[TO DO] Restate every line of the data word for word, except for the images.

= = = =

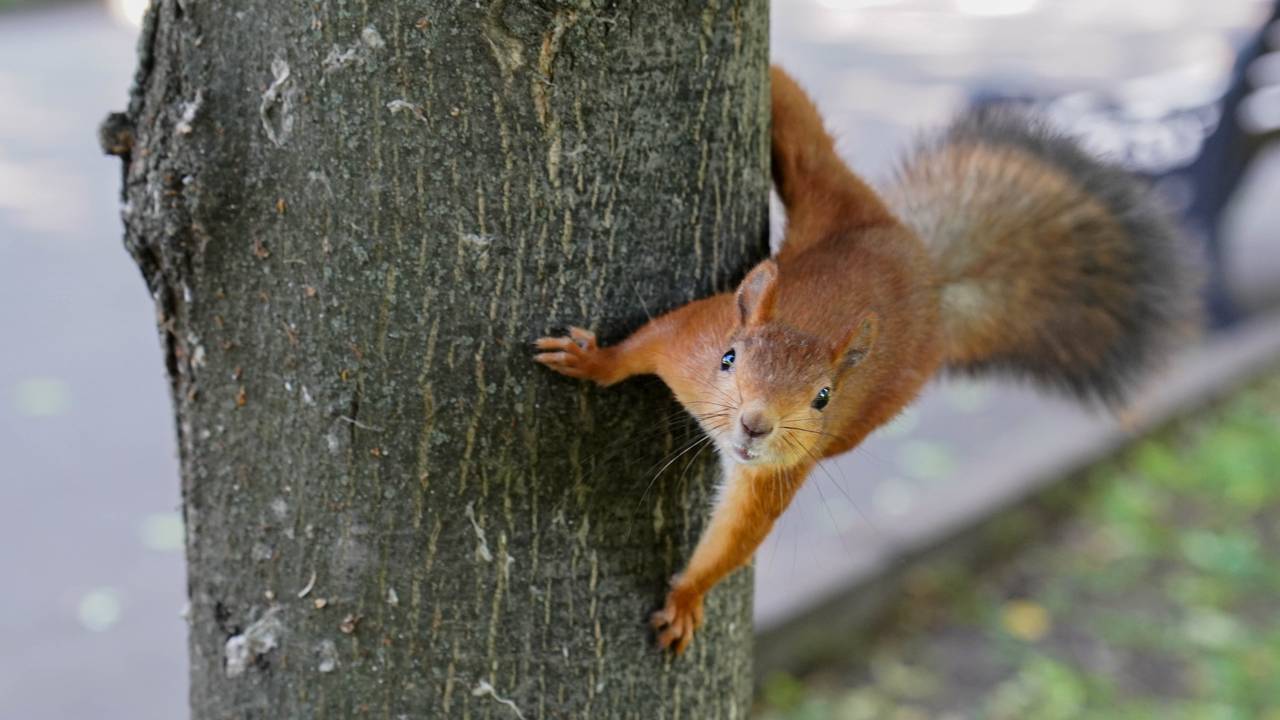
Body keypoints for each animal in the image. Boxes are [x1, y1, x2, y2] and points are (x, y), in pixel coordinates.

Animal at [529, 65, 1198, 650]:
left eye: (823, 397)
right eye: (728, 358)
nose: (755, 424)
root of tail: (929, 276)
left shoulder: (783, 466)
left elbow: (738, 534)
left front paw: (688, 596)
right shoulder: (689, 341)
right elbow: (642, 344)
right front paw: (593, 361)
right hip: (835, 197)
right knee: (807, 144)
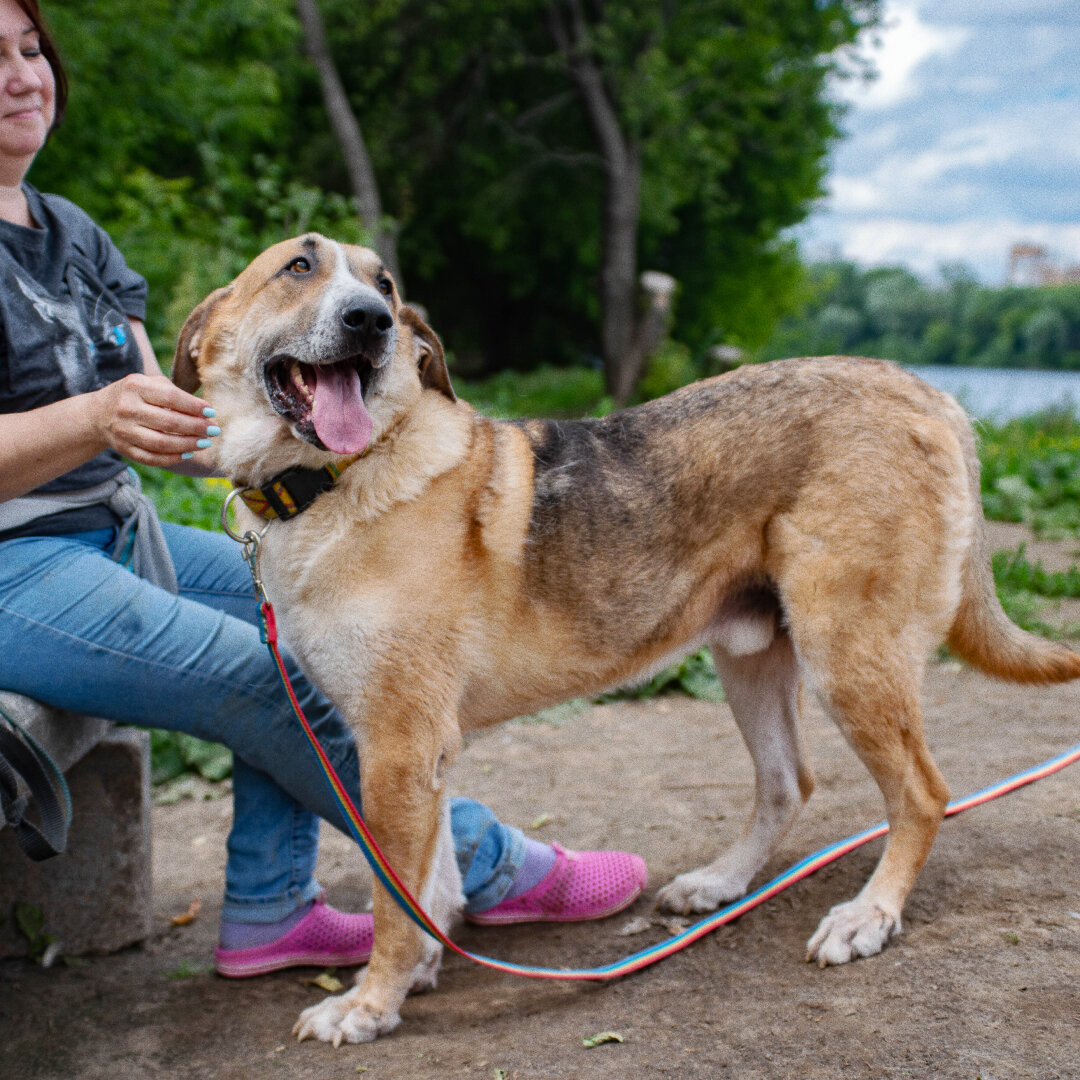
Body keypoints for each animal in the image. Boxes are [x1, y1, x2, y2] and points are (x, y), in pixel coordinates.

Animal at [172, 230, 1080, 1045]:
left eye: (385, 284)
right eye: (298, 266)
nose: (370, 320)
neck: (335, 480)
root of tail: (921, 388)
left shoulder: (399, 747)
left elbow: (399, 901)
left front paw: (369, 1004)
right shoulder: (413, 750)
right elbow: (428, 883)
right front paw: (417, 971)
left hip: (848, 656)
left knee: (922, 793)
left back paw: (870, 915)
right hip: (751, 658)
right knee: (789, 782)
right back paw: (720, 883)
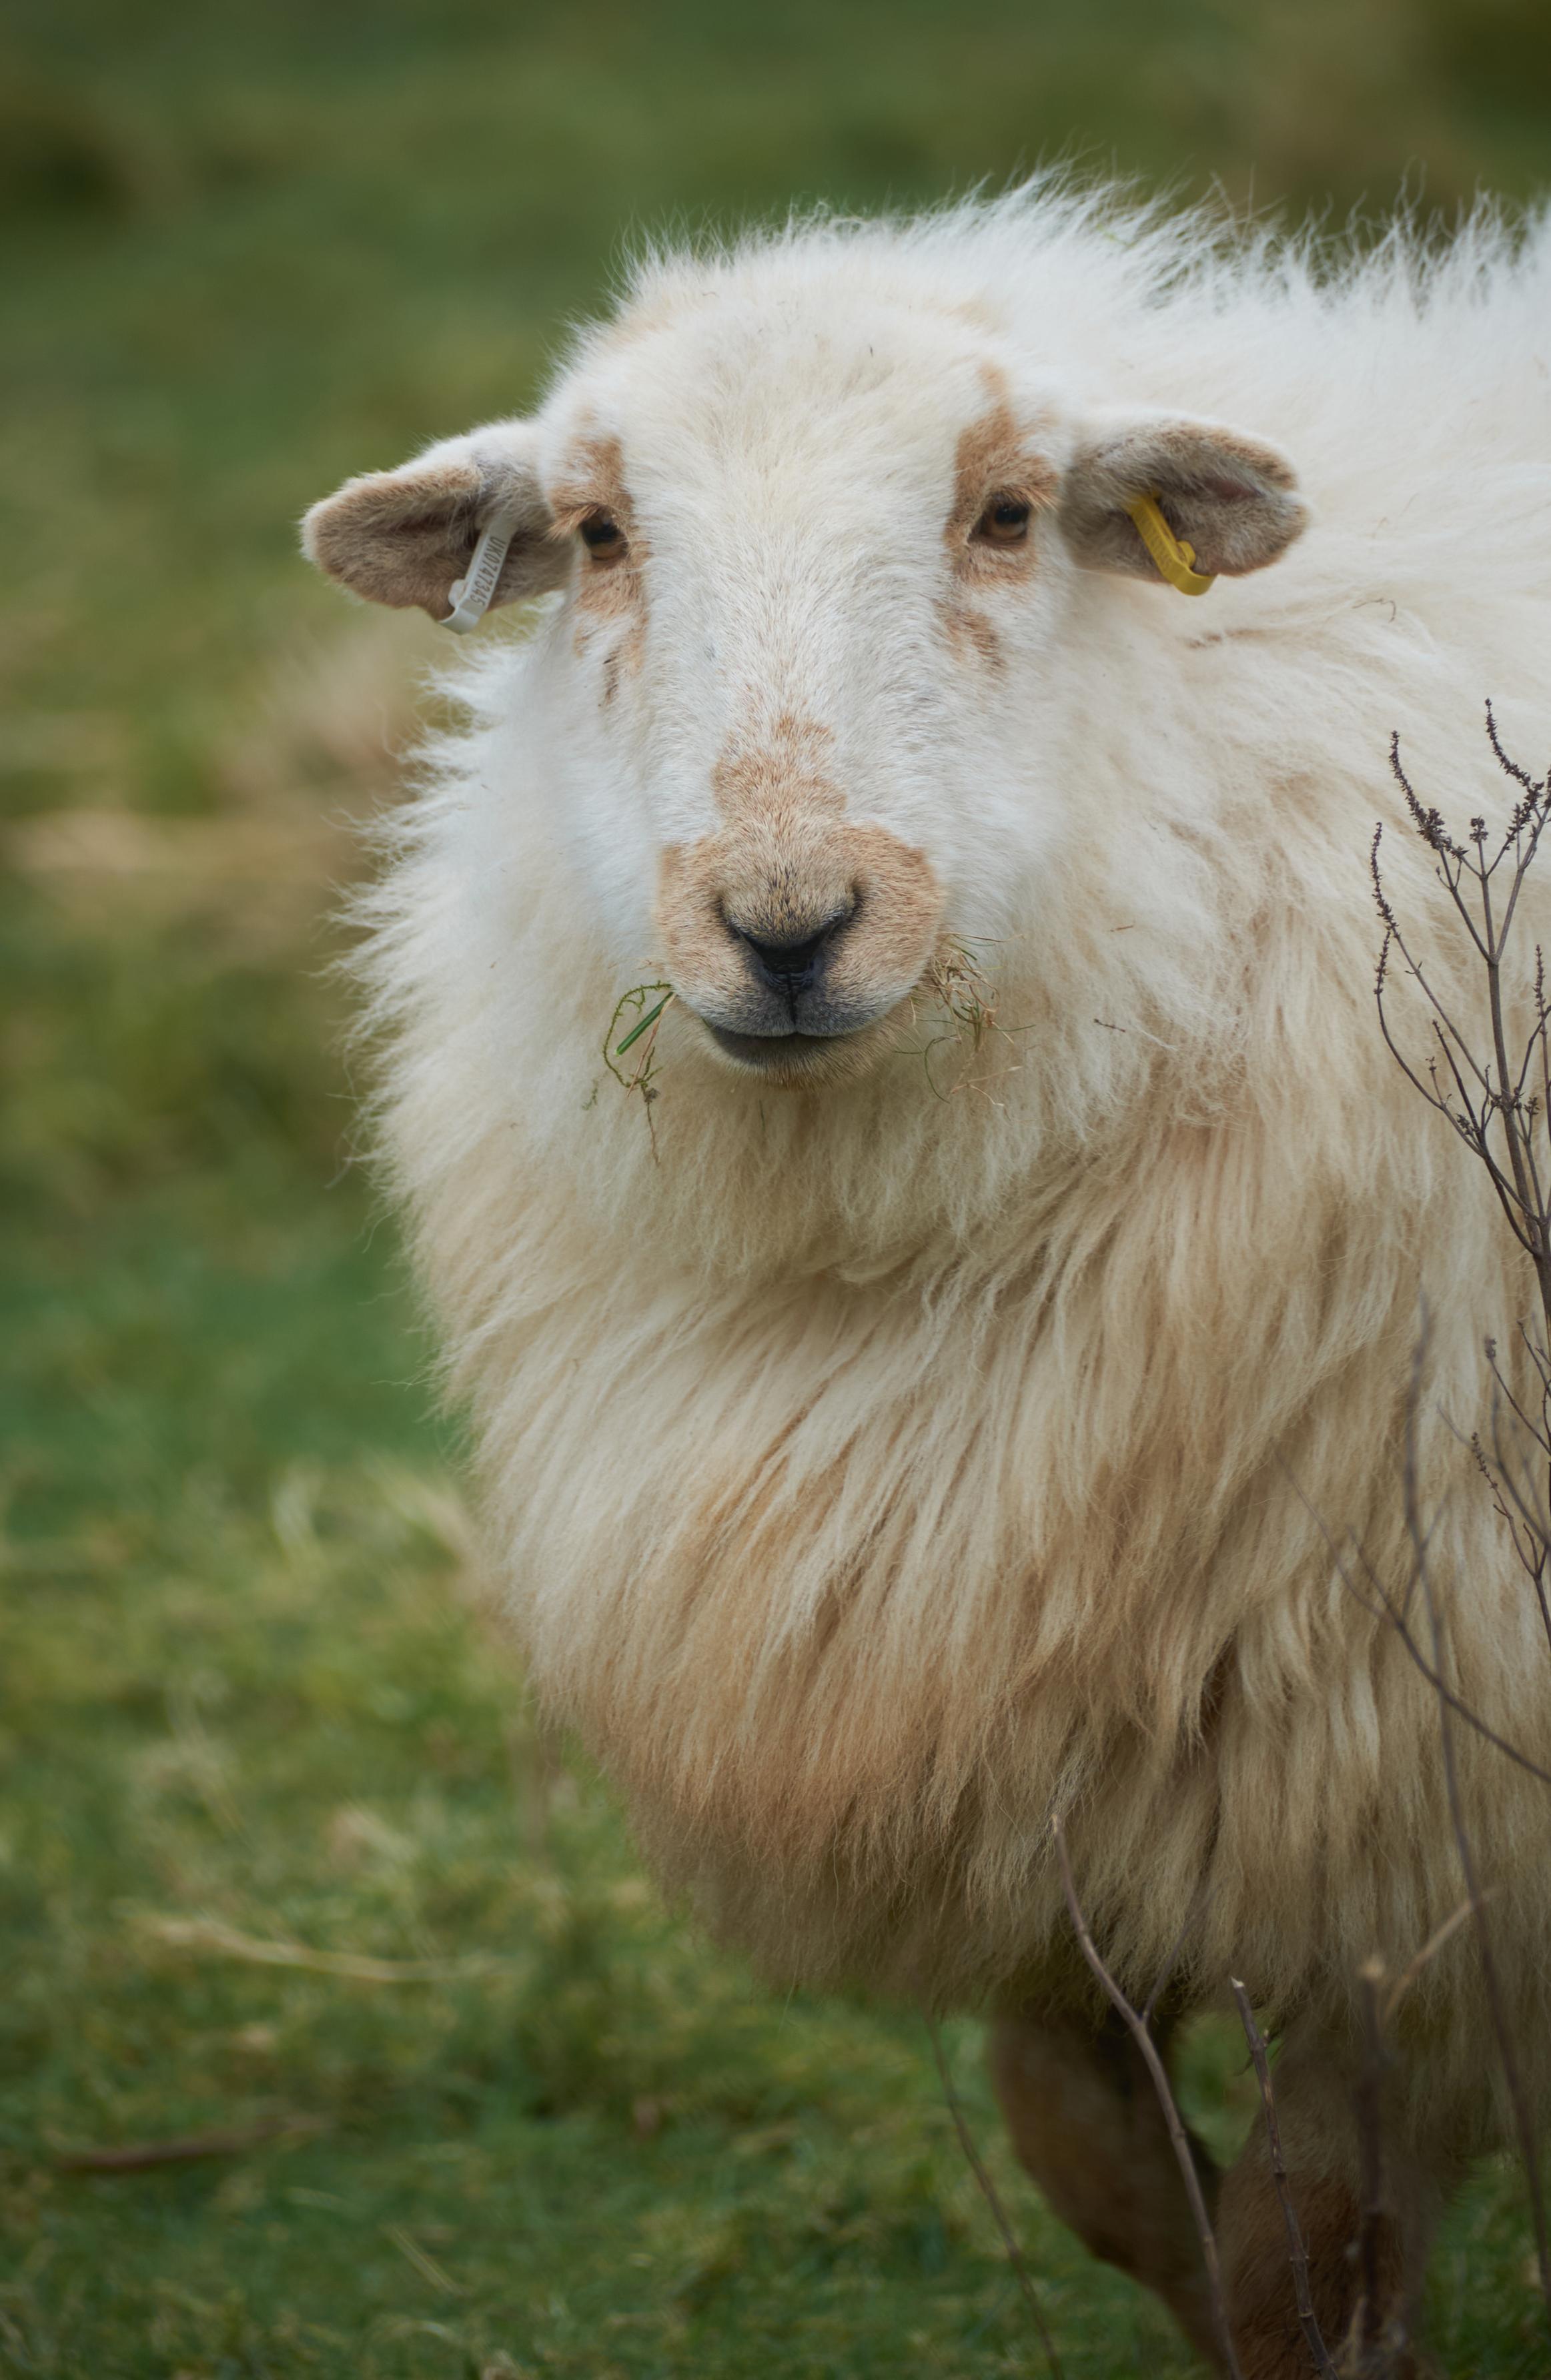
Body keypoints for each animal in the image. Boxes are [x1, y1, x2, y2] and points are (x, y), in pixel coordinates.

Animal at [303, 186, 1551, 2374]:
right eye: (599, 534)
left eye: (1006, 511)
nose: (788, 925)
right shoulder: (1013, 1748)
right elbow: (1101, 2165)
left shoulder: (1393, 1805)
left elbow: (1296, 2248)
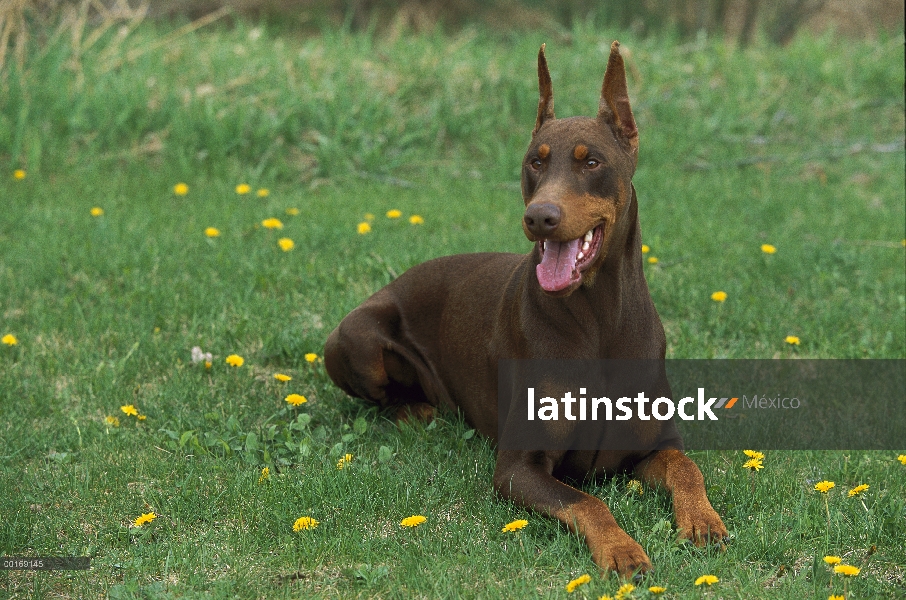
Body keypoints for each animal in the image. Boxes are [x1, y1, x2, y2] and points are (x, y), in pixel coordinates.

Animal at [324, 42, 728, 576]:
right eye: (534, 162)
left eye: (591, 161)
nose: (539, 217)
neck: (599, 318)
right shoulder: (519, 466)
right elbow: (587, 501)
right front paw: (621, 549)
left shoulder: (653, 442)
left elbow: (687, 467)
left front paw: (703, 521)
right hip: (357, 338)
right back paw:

= = = =

[RESULT OF THE TASK]
Body keypoints for each animal in the image. Boxes are [x1, y1, x2, y2] and points are (x, y), in pixel coordinates.

Animal at [529, 65, 1198, 650]:
left eye: (823, 397)
right eye: (728, 358)
nose: (755, 424)
root of tail: (929, 276)
left shoulder: (783, 466)
left elbow: (738, 534)
left front paw: (688, 596)
right shoulder: (689, 341)
right elbow: (642, 344)
right front paw: (593, 361)
right hip: (835, 197)
right knee: (807, 144)
Body keypoints for each animal in the image. Boxes are [x1, y1, x2, y2] and points are (x, y), in pixel coordinates.

Animal at [172, 230, 1080, 1045]:
left eye: (385, 284)
right eye: (298, 266)
nose: (370, 320)
neck: (335, 480)
root of tail: (921, 388)
left shoulder: (399, 747)
left elbow: (399, 901)
left front paw: (369, 1004)
right shoulder: (413, 750)
right elbow: (428, 883)
right front paw: (417, 971)
left hip: (848, 656)
left knee: (922, 793)
left back paw: (870, 915)
right hip: (751, 658)
right knee: (789, 782)
right back paw: (720, 883)
Body keypoints for each animal in the image. Boxes are [x1, y1, x2, y2] and points are (x, y), in pixel coordinates.

Animal at [303, 186, 1551, 2374]:
right eye: (599, 534)
left eye: (1006, 511)
nose: (788, 925)
right shoulder: (1013, 1748)
right elbow: (1101, 2165)
left shoulder: (1393, 1805)
left elbow: (1296, 2248)
Body keypoints for each animal in the image. Boxes are [x1, y1, x2, y2] and points are (x, y), in pixel coordinates.

Animal at [324, 42, 728, 576]:
right eye: (534, 162)
left eye: (591, 161)
nose: (539, 217)
neck: (599, 318)
right shoulder: (519, 466)
right elbow: (587, 501)
right front paw: (621, 549)
left shoulder: (653, 442)
left elbow: (687, 467)
left front paw: (703, 521)
right hip: (357, 338)
right back paw:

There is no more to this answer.